Il Teramo fa tris e lascia la zona play out

8 Novembre 2021

I gol di Viero, Mungo e Rosso mandano ko la Fermana consegnando al Diavolo una vittoria che mancava da un mese

TERAMO . Tre punti d'oro per il Teramo, che è tornato alla vittoria dopo un mese di digiuno. Il successo sulla Fermana è stato ben più netto del 3-2 finale. La squadra di Federico Guidi è andata sul 3-0, ha avuto la possibilità di segnare il quarto gol ed è poi calata nell'ultima parte consentendo ai marchigiani di tornare in partita. Il Diavolo, comunque, ha dato continuità al successo in coppa Italia contro il Pescara e ha scavalcato in un colpo solo proprio la Fermana e il Montevarchi tirandosi di nuovo fuori dalla zona play out.
Non poteva esserci antipasto migliore per la ratifica definitiva del passaggio delle quote di maggioranza del club nelle mani dei fratelli Ciaccia, in programma oggi alle 12 in uno studio notarile di Roma. Forfait dell'ultima ora in casa Teramo: il portiere Andrea Tozzo è stato costretto ad alzare bandiera bianca per un improvviso stato influenzale. Al posto di Tozzo spazio per il 18enne Giuseppe Agostino, al debutto tra i titolari in campionato dopo lo spezzone di gara giocato con la Vis Pesaro a settembre e due buone prestazioni in coppa Italia. Guidi ha ritrovato a centrocampo il capitano Arrigoni e ha schierato, a sorpresa, il terzino Bouah (reduce dal problema alla caviglia rimediato contro il Pescara) lasciando in panchina Ndrecka e dirottando Hadziosmanovic sul binario sinistro.
Il Teramo ha sbloccato l'incontro al 4': Viero ha ricevuto palla da Hadziosmanovic, al termine di una triangolazione avviata da Bernardotto, e ha freddato il 42enne Ginestra (ex Notaresco e Castel di Sangro) con un preciso destro a giro. Seconda rete in quattro giorni per il centrocampista biancorosso. Nuovo infortunio per Bouah poco dopo il quarto d'ora. Il laterale di proprietà della Roma si è dovuto arrendere per un risentimento muscolare alla gamba sinistra.
Guidi è corso ai ripari sostituendo Bouah con Rillo (Hadziosmanovic è andato a destra). Al 25' Bernardotto, lanciato in profondità, si è fatto bloccare da Ginestra una debole conclusione mancina.
Brividi per il Teramo al 36', quando una difettosa respinta di Agostino ha permesso a Mordini di crossare per Frediani, che di testa non ha inquadrato la porta.
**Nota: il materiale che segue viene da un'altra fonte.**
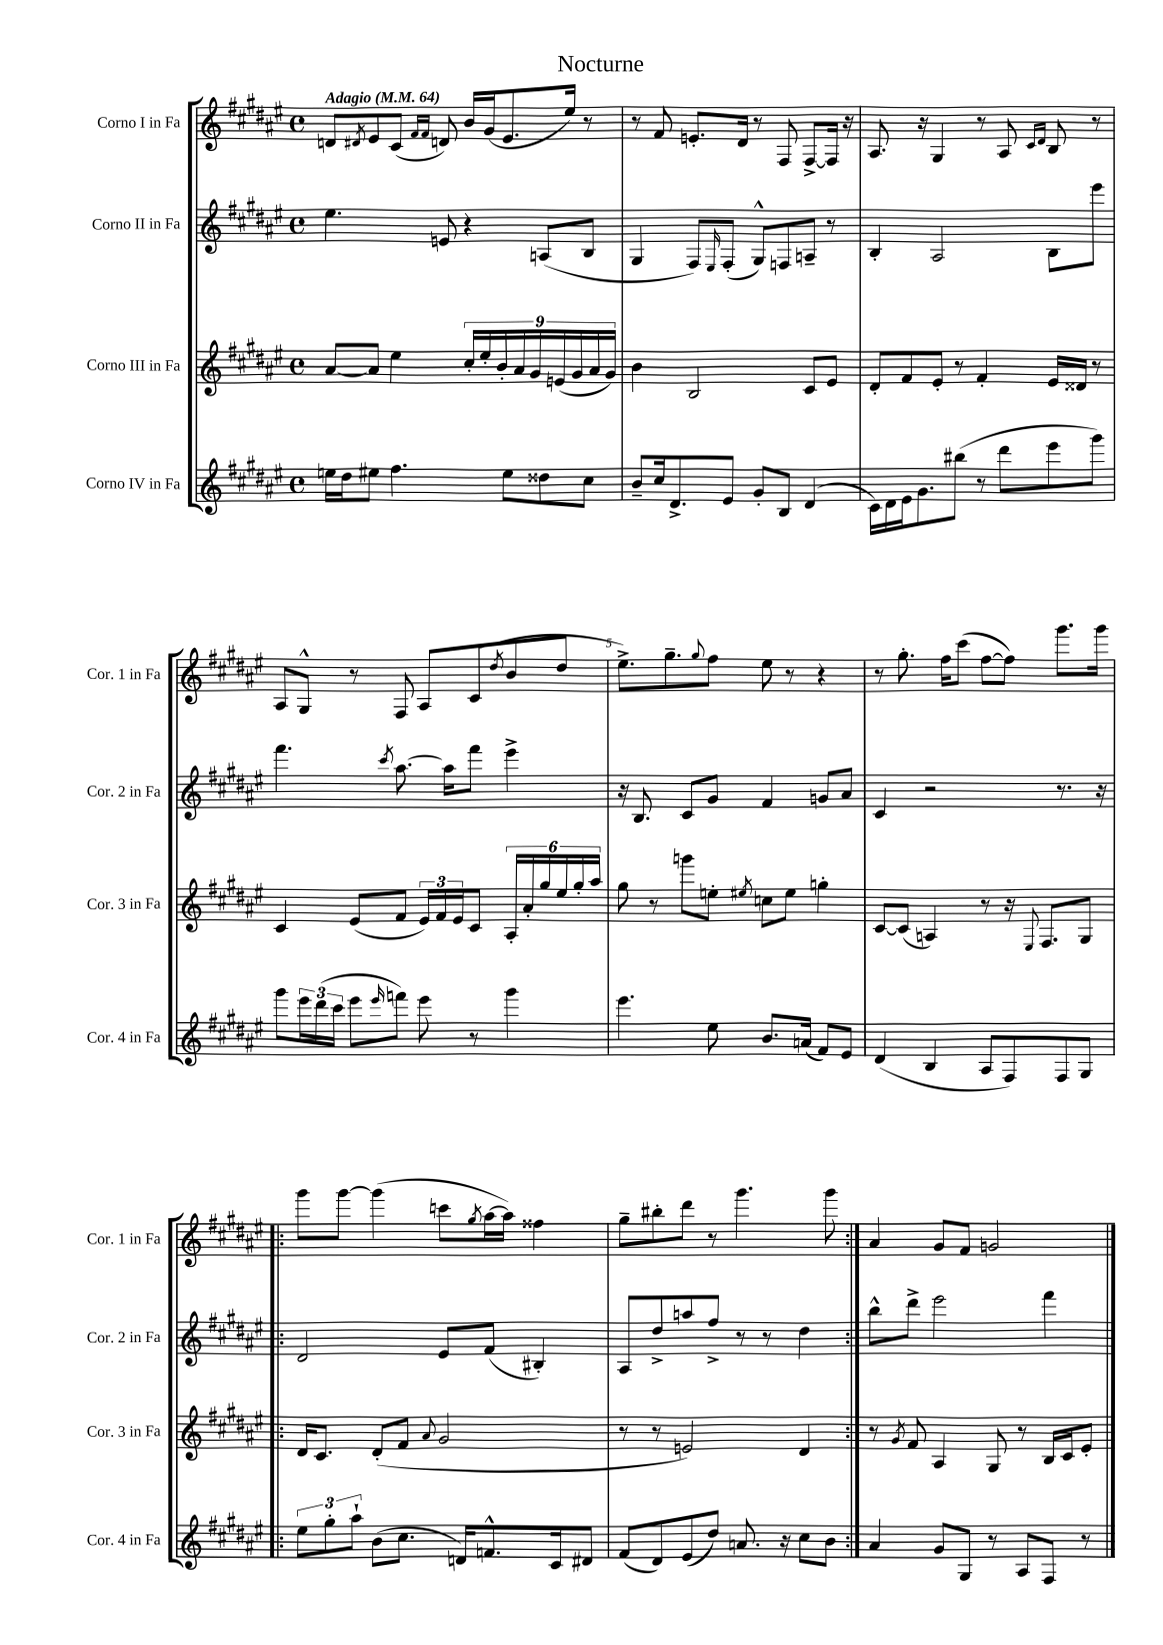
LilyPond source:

\header { title = "Nocturne" }
<<
\new StaffGroup <<
\new Staff = "s0" \with { instrumentName = "Corno I in Fa" shortInstrumentName = "Cor. 1 in Fa" } {
    \clef treble \key fis \major \defaultTimeSignature \time 4/4 \tempo "Adagio" 4 = 64
    d'8 \acciaccatura { dis'8 } eis'8 cis'8( \grace { fis'16 fis'16 } d'8) b'16 gis'16( eis'8. eis''16) r8 |
    r8 fis'8 e'8.-. dis'16 r8 fis8 fis8~-> fis16 r16 |
    ais8. r16 gis4 r8 ais8 \grace { cis'16 dis'16 } b8 r8 |
    ais8 gis8-^ r8 fis8 ais8 cis'8( \acciaccatura { dis''8 } b'8 dis''8 |
    eis''8.->) gis''8.-- \appoggiatura { gis''8 } fis''8 eis''8 r8 r4 |
    r8 gis''8.-. fis''16 cis'''8( fis''8~ fis''8) gis'''8. gis'''16 |
    \repeat volta 2 { gis'''8 gis'''8~ gis'''4( c'''8 \acciaccatura { gis''8 } ais''16~ ais''16) fisis''4 |
    gis''8-- bis''8-. dis'''8 r8 gis'''4. gis'''8 | }
    ais'4 gis'8 fis'8 g'2 \bar "|." |
}
\new Staff = "s1" \with { instrumentName = "Corno II in Fa" shortInstrumentName = "Cor. 2 in Fa" } {
    \clef treble \key fis \major \defaultTimeSignature \time 4/4
    eis''4. e'8 r4 a8( b8 |
    gis4 fis8) \grace { eis16 } fis8-.( gis8-^) f8 a8-- r8 |
    b4-. ais2 b8 eis'''8 |
    fis'''4. \acciaccatura { cis'''8 } ais''8.~ ais''16 fis'''8 eis'''4-> |
    r16 b8. cis'8 gis'8 fis'4 g'8 ais'8 |
    cis'4 r2 r8. r16 |
    \repeat volta 2 { dis'2 eis'8 fis'8( bis4-.) |
    ais8 dis''8-> a''8 fis''8-> r8 r8 dis''4 | }
    b''8-^ dis'''8-> eis'''2 fis'''4 \bar "|." |
}
\new Staff = "s2" \with { instrumentName = "Corno III in Fa" shortInstrumentName = "Cor. 3 in Fa" } {
    \clef treble \key fis \major \defaultTimeSignature \time 4/4
    ais'8~ ais'8 eis''4 \tuplet 9/8 { cis''16-. eis''16-. b'16-. ais'16 gis'16 e'16( gis'16 ais'16 gis'16) } |
    b'4 b2 cis'8 eis'8 |
    dis'8-. fis'8 eis'8-. r8 fis'4-. eis'16 disis'16 r8 |
    cis'4 eis'8( fis'8 \tuplet 3/2 { eis'16) fis'16 eis'16 } cis'8 \tuplet 6/4 { ais16-. ais'16-. gis''16 eis''16 gis''16-. ais''16 } |
    gis''8 r8 g'''8 e''8-. \acciaccatura { eis''8 } c''8 eis''8 g''4-. |
    cis'8~ cis'8( a4) r8 r16 \appoggiatura { eis8 } fis8. gis8 |
    \repeat volta 2 { dis'16 cis'8. dis'8-.( fis'8 \appoggiatura { ais'8 } gis'2 |
    r8 r8 e'2) dis'4 | }
    r8 \acciaccatura { gis'8 } fis'8 ais4 gis8 r8 b16 cis'16 eis'8-. \bar "|." |
}
\new Staff = "s3" \with { instrumentName = "Corno IV in Fa" shortInstrumentName = "Cor. 4 in Fa" } {
    \clef treble \key fis \major \defaultTimeSignature \time 4/4
    e''16 dis''16 eis''8 fis''4. eis''8 disis''8 cis''8 |
    b'8-- cis''16 dis'8.-> eis'8 gis'8-. b8 dis'4( |
    cis'16) dis'16 eis'16 gis'8. bis''8( r8 dis'''8 eis'''8 gis'''8) |
    gis'''8 \tuplet 3/2 { eis'''16 dis'''16( cis'''16 } eis'''8 \grace { eis'''16 } f'''8) eis'''8 r8 gis'''4 |
    eis'''4. eis''8 b'8. a'16( fis'8) eis'8 |
    dis'4( b4 ais8 fis8) fis8 gis8 |
    \repeat volta 2 { \tuplet 3/2 { eis''8 gis''8-. ais''8-! } b'8( cis''8. d'16) f'8.-^ cis'16 dis'8 |
    fis'8( dis'8) eis'8( dis''8) a'8. r16 cis''8 b'8 | }
    ais'4 gis'8 gis8 r8 ais8 fis8 r8 \bar "|." |
}
>>
>>
\layout { \context { \Score \override BarNumber.break-visibility = ##(#f #t #t) barNumberVisibility = #(every-nth-bar-number-visible 5) } }
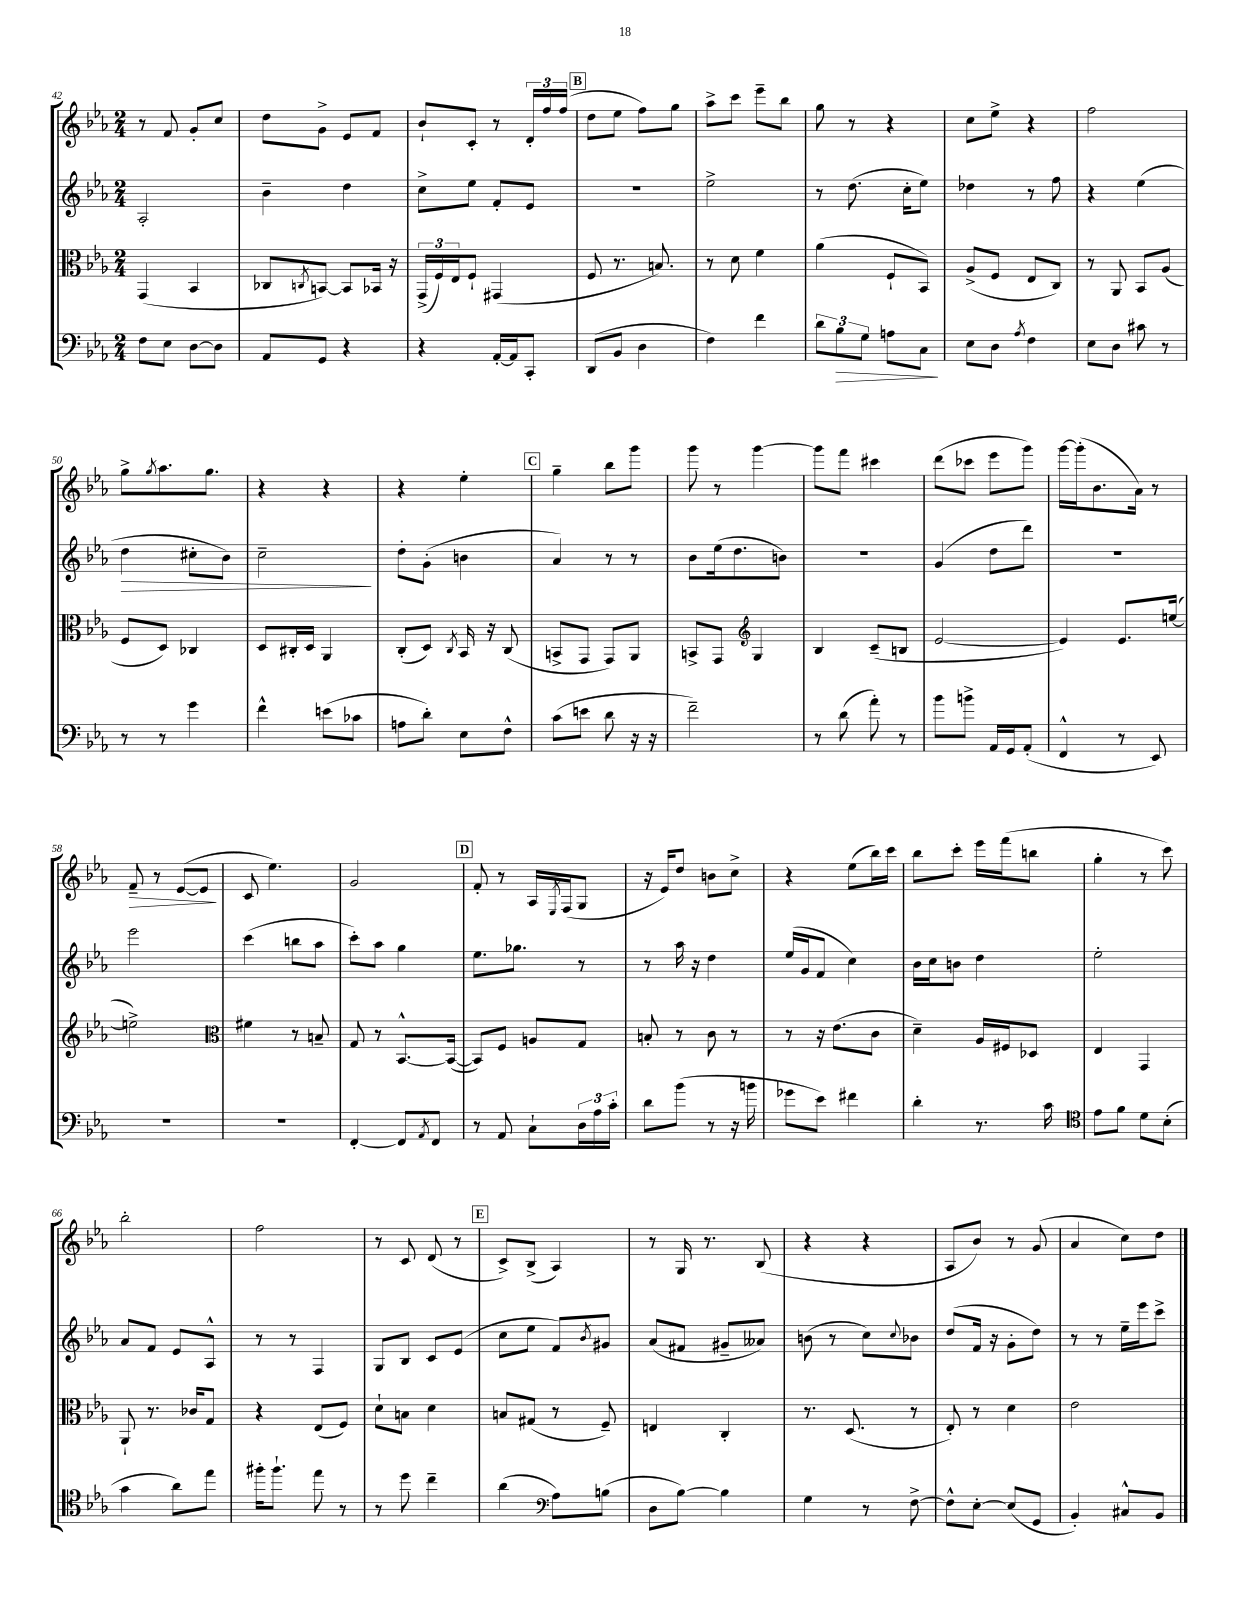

Prima dell'intervallo un'incomprensione tra Bellucci e Agostino stava per costare caro ai padroni di casa. Al rientro dagli spogliatoi Guidi ha presentato la novità Ndrecka per Rillo (ammonito e in difficoltà contro il guizzante Pannitteri).
Il 20enne italo-albanese si è subito messo in mostra con una palla invitante sprecata da Malotti. Dopo un colpo di testa di Mordini, terminato di poco sul fondo, il Teramo ha trovato il 2-0 all'8' con un destro da fuori area di Mungo su passaggio dell'ottimo Bernardotto. Il gol ha permesso a Mungo di tornare a segnare dopo un'astinenza di due anni. Il Diavolo ha poi fatto tris all'11, con Rosso (prima rete stagionale anche per lui), che è scattato sul filo del fuorigioco e ha battuto Ginestra con un "cucchiaio" sfruttando un lungo lancio di Arrigoni. Gara chiusa? No, perché Bernardotto si è divorato il quarto gol e una respinta di Agostino sull'ex Graziano ha preceduto di qualche minuto il rigore (dubbio) causato da un contatto tra il neo entrato Lombardo e Pannitteri. Dal dischetto Marchi ha firmato il 3-1.
Agostino è stato poi super su Rodio; Rosso ha sfiorato la doppietta e nel recupero Nepi ha trovato il 3-2 in girata. Il triplice fischio dell'incerto Andreano di Prato è stato liberatorio e ha dato il via alla festa biancorossa.